CVE-2025-7073 is a local privilege escalation vulnerability identified in Bitdefender Total Security version 27.0.46.231. The root cause is improper link resolution before file access (CWE-59) in the bdservicehost.exe process. Specifically, the service deletes files located in a user-writable directory (C:\ProgramData\Atc\Feedback) without validating whether the file path is a symbolic link.

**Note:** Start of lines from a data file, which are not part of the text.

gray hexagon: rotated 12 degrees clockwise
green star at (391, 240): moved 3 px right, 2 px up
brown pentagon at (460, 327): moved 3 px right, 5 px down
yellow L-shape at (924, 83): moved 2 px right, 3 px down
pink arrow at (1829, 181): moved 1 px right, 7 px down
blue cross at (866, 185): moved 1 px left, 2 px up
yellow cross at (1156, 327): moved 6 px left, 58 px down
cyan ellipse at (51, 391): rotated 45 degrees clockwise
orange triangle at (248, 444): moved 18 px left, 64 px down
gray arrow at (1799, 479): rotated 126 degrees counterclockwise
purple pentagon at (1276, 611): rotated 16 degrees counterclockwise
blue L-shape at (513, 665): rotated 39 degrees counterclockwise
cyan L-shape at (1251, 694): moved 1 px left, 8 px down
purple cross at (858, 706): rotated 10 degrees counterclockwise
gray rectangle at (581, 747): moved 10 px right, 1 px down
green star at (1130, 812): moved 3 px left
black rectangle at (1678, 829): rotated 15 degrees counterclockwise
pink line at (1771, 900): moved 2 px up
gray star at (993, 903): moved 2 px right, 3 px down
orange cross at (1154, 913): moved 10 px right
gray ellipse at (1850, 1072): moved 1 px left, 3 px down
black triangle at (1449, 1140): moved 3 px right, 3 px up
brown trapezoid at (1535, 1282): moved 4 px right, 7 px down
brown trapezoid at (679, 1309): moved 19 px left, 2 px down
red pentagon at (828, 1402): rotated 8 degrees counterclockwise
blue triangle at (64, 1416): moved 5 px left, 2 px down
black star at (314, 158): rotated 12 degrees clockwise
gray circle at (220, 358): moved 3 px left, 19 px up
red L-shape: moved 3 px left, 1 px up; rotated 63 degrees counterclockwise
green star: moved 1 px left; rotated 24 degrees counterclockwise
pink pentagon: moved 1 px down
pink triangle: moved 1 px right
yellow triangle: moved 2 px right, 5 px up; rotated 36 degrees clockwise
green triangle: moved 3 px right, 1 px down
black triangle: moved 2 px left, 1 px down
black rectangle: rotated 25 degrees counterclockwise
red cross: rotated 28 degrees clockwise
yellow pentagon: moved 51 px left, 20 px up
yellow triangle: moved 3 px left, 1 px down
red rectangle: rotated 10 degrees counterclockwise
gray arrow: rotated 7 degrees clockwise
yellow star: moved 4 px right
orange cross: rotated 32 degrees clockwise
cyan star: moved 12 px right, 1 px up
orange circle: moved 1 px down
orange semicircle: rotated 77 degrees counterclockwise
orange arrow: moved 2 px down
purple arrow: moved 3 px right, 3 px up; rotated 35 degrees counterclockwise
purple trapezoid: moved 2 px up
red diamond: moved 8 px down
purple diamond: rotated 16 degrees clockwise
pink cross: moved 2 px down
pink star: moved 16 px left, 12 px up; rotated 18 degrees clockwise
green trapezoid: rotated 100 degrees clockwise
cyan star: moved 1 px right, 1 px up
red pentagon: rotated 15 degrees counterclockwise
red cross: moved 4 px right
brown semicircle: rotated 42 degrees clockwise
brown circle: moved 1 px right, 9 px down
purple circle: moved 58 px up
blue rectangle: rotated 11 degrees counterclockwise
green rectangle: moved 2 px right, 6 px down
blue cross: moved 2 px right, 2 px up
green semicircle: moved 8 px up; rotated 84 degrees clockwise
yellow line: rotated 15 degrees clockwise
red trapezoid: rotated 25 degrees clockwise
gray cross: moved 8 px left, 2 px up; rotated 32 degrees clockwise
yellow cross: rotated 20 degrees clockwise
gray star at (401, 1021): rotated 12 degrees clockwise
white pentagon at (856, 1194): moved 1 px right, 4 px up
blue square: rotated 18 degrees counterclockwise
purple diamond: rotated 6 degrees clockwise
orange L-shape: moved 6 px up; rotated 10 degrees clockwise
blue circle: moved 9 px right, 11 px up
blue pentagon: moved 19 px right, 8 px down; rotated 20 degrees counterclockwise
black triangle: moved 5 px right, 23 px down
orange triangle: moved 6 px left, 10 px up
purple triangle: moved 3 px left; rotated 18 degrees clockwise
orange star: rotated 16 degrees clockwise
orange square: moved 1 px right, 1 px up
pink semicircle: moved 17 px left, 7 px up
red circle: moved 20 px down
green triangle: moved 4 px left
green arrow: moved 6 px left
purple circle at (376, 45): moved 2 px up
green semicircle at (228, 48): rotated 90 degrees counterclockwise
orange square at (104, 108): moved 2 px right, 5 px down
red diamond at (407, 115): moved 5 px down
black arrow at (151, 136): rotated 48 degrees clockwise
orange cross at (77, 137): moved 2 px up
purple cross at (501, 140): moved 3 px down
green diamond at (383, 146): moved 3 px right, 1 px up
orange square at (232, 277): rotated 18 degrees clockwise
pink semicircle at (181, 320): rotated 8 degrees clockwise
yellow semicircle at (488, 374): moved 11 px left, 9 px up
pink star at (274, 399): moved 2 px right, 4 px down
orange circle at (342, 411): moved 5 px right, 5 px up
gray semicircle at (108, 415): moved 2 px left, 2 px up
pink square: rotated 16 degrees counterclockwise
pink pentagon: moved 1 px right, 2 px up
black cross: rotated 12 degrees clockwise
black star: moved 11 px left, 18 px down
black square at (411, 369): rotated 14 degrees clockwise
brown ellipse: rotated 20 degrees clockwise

This flaw enables a low-privileged attacker to create symbolic links that redirect the deletion operation to arbitrary files, effectively allowing arbitrary file deletion. The vulnerability is further exploited by chaining it with a file copy operation that occurs during network events and a filter driver bypass achieved through DLL injection. This chain enables the attacker to copy arbitrary files and execute code with elevated privileges, escalating from a low-privileged user to a higher privilege level. The CVSS 4.0 base score is 8.8 (high severity), reflecting the significant impact on confidentiality, integrity, and availability, combined with the complexity of exploitation requiring local access and partial user interaction. No patches or known exploits are currently reported, but the vulnerability poses a serious risk to affected systems. The vulnerability affects Bitdefender Total Security, a widely used endpoint protection product, making it a critical concern for organizations relying on this software for security.

The impact of CVE-2025-7073 on European organizations is substantial due to the potential for local attackers to escalate privileges and execute arbitrary code with elevated rights. This can lead to full system compromise, unauthorized access to sensitive data, disruption of security controls, and potential lateral movement within networks. Organizations relying on Bitdefender Total Security for endpoint protection could see their defenses bypassed, undermining overall security posture. Critical sectors such as finance, healthcare, government, and critical infrastructure are particularly at risk, as attackers could leverage this vulnerability to gain footholds and conduct espionage, sabotage, or data theft. The requirement for local access limits remote exploitation but does not eliminate risk, especially in environments with many users or where attackers can gain initial footholds via phishing or insider threats. The absence of known exploits in the wild currently reduces immediate risk but also means organizations must proactively prepare for potential future exploitation.

1. Apply official patches from Bitdefender promptly once released to address the vulnerability. 2. Until patches are available, restrict write permissions on the directory C:\ProgramData\Atc\Feedback to trusted administrators only, preventing unprivileged users from creating symbolic links or manipulating files there. 3. Implement strict application whitelisting and code integrity policies to detect and block unauthorized DLL injections and filter driver bypass attempts. 4. Monitor system logs and endpoint detection tools for unusual file deletion activities, symbolic link creations, and DLL injection behaviors related to bdservicehost.exe. 5. Employ network segmentation and least privilege principles to limit local user access and reduce the attack surface. 6. Educate users and administrators about the risks of local privilege escalation and encourage vigilance against suspicious activities. 7. Conduct regular security audits and penetration tests focusing on local privilege escalation vectors to identify and remediate similar weaknesses.